Page extract:
----------

With reference to FIG 1a, it will be seen that element array 1 is
positioned a first distance above plane 10, with arrays 2 and 3
respectively positioned a second distance above array 1 and a third
distance below array 1. These second and third distances, which are
each about one-third of the free space wavelength at an operating
frequency in this example, are indicated as being equal to the
equivalent length of transmission line to provide the desired
one-half wavelength phase differential between successive dipoles
connected along the transmission line. However, in other
applications the physical spacing between dipole arrays may be
closer or otherwise such as to require transmission line meander
configurations in known manner (as illustrated in FIGS. 8a and 8b)
in order to achieve intervening electrical line lengths compatible
with element separations. As will be described further, the number
of element arrays, the orientation of respective radiation patterns
and the amplitude of signals provided to the respective element
arrays are specified as appropriate to achieve the desired overall
polarization, system antenna pattern and lower hemisphere cutoff
characteristics.
Although not visible in FIG. 1a, the antenna system in the
embodiment described also includes feed means for dividing input
signals into four signal portions having relative phases which are
integral multiples of 90 degrees and for coupling one of such
signal portions to each of the transmission lines 30, 32, 34 and 36
of FIG. 3. The feed means can be arranged to provide the four
signal portions with relative phases of zero, 90, 180 and 270
degrees for coupling to element arrays comprising four identical
dipoles, in order to provide the desired zero, 90, 180 and 270
degree relative phasing of the respective dipoles of each array.

----------

Items from a data source

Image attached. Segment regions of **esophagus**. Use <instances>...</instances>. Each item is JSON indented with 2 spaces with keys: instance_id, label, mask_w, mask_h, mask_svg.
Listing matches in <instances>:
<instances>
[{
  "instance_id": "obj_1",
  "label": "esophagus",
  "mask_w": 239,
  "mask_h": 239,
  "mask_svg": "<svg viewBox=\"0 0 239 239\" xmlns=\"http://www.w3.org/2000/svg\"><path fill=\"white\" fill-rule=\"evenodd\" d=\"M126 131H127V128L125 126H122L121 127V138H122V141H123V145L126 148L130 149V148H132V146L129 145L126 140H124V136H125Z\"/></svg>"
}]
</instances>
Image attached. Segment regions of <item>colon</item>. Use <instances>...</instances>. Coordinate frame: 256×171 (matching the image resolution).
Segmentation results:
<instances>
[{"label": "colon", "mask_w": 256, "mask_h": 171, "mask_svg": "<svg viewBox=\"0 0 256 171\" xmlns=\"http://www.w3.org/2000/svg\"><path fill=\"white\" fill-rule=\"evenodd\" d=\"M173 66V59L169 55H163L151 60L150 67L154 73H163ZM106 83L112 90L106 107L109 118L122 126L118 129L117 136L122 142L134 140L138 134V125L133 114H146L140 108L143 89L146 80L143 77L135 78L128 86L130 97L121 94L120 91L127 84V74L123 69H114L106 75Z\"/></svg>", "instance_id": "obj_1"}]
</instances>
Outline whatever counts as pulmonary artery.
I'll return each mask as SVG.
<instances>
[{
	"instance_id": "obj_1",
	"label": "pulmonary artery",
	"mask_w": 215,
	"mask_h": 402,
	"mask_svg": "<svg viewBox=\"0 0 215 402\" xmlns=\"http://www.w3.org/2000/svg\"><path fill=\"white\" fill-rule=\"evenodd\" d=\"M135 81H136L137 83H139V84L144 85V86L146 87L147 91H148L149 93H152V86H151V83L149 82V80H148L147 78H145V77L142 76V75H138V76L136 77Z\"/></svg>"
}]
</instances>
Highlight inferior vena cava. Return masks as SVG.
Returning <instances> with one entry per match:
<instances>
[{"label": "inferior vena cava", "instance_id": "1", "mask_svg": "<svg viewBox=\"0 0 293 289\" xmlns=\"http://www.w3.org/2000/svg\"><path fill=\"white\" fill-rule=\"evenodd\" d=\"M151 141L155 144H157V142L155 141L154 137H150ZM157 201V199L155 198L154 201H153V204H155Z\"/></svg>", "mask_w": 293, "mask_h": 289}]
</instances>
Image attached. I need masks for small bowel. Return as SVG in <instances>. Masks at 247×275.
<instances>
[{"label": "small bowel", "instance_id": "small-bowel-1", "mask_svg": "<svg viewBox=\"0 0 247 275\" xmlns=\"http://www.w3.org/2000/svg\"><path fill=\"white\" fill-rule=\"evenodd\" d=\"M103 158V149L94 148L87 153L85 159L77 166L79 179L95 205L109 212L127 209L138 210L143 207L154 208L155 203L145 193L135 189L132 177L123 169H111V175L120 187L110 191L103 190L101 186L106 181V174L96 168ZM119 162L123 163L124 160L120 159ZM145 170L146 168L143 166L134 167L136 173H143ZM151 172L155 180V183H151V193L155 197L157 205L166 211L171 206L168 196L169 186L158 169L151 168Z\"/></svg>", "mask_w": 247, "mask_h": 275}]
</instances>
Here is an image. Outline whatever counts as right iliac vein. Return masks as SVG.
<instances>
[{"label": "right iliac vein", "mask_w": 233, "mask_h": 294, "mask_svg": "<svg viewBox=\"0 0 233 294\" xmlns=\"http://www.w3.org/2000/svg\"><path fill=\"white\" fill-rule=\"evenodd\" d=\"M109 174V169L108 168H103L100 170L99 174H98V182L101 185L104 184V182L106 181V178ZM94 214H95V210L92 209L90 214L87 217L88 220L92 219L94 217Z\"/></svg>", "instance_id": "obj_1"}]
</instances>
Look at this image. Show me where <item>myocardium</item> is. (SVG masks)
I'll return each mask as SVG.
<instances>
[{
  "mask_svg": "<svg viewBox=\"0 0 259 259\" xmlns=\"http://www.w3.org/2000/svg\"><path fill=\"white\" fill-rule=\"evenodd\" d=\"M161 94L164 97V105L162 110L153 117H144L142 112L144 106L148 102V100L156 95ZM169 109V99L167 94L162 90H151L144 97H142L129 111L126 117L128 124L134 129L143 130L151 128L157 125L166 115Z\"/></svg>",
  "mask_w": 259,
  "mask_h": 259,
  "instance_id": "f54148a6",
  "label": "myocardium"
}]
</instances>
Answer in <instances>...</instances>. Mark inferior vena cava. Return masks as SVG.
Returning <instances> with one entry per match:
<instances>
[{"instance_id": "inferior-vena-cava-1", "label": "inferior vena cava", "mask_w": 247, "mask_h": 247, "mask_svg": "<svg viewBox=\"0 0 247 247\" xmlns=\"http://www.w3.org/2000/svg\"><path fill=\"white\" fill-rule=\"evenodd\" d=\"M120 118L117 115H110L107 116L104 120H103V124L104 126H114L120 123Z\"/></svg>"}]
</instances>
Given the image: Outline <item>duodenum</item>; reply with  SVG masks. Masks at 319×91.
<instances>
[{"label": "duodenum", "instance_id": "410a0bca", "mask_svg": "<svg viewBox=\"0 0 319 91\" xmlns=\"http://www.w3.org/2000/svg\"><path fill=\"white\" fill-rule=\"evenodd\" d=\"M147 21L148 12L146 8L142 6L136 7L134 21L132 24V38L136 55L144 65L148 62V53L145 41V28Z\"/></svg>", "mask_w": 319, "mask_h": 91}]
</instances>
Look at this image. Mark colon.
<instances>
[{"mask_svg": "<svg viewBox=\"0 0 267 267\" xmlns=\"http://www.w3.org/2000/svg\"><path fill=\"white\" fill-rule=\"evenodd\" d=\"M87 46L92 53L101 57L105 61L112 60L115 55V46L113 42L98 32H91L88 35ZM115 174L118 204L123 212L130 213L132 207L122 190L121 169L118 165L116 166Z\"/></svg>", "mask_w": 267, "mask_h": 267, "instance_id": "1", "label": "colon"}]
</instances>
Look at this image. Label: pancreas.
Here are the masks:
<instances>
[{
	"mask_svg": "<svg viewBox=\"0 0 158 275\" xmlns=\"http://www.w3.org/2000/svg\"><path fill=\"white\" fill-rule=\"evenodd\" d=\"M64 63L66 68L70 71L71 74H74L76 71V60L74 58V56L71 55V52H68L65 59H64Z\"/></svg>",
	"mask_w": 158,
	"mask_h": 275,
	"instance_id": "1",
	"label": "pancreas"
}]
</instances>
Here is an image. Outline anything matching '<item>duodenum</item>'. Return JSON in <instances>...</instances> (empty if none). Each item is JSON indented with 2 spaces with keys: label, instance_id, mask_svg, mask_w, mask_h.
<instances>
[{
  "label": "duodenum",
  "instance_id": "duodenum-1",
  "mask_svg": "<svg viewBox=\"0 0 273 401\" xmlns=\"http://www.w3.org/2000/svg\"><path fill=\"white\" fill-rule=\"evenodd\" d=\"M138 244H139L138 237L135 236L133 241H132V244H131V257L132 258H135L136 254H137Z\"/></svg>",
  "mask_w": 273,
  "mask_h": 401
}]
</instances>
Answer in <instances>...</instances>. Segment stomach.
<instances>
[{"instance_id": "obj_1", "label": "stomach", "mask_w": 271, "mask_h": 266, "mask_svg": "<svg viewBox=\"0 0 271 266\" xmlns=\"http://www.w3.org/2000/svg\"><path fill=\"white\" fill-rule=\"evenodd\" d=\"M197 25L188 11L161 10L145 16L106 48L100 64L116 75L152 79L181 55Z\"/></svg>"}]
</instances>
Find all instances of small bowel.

----------

Tasks to perform:
**a.** Rewrite the antenna passage from "With reference to" to "FIGS. 8a and 8b)", swapping "meander" for "serpentine".
**b.** Write the next part of the antenna array description, picking up after its final sentence.

Answers for this exercise:
**a.**
With reference to FIG 1a, it will be seen that element array 1 is
positioned a first distance above plane 10, with arrays 2 and 3
respectively positioned a second distance above array 1 and a third
distance below array 1. These second and third distances, which are
each about one-third of the free space wavelength at an operating
frequency in this example, are indicated as being equal to the
equivalent length of transmission line to provide the desired
one-half wavelength phase differential between successive dipoles
connected along the transmission line. However, in other
applications the physical spacing between dipole arrays may be
closer or otherwise such as to require transmission line serpentine
configurations in known manner (as illustrated in FIGS. 8a and 8b)

**b.**
Alternatively, the feed means can be arranged to provide the four
signal portions with relative phases of zero, 90, zero and 90
degrees, provided one dipole of each diametrically opposed pair of
dipoles in each element array is physically arranged with reversed
polarity. This can be accomplished in the FIG. 1a embodiment by
having the upwardly inclined arm of dipole 1B represent the
"grounded" arm, while the downwardly inclined arm of diametrically
opposed dipole 1D represents the "grounded" arm. With this
arrangement, signals of 90 degree phase coupled to dipoles 1B and
1D are effective to cause these two dipoles to have relative
phasing of 90 and 270 degrees, as a result of the phase reversal
introduced by the switching or reversal of the phasing or polarity
of one dipole relative to the other.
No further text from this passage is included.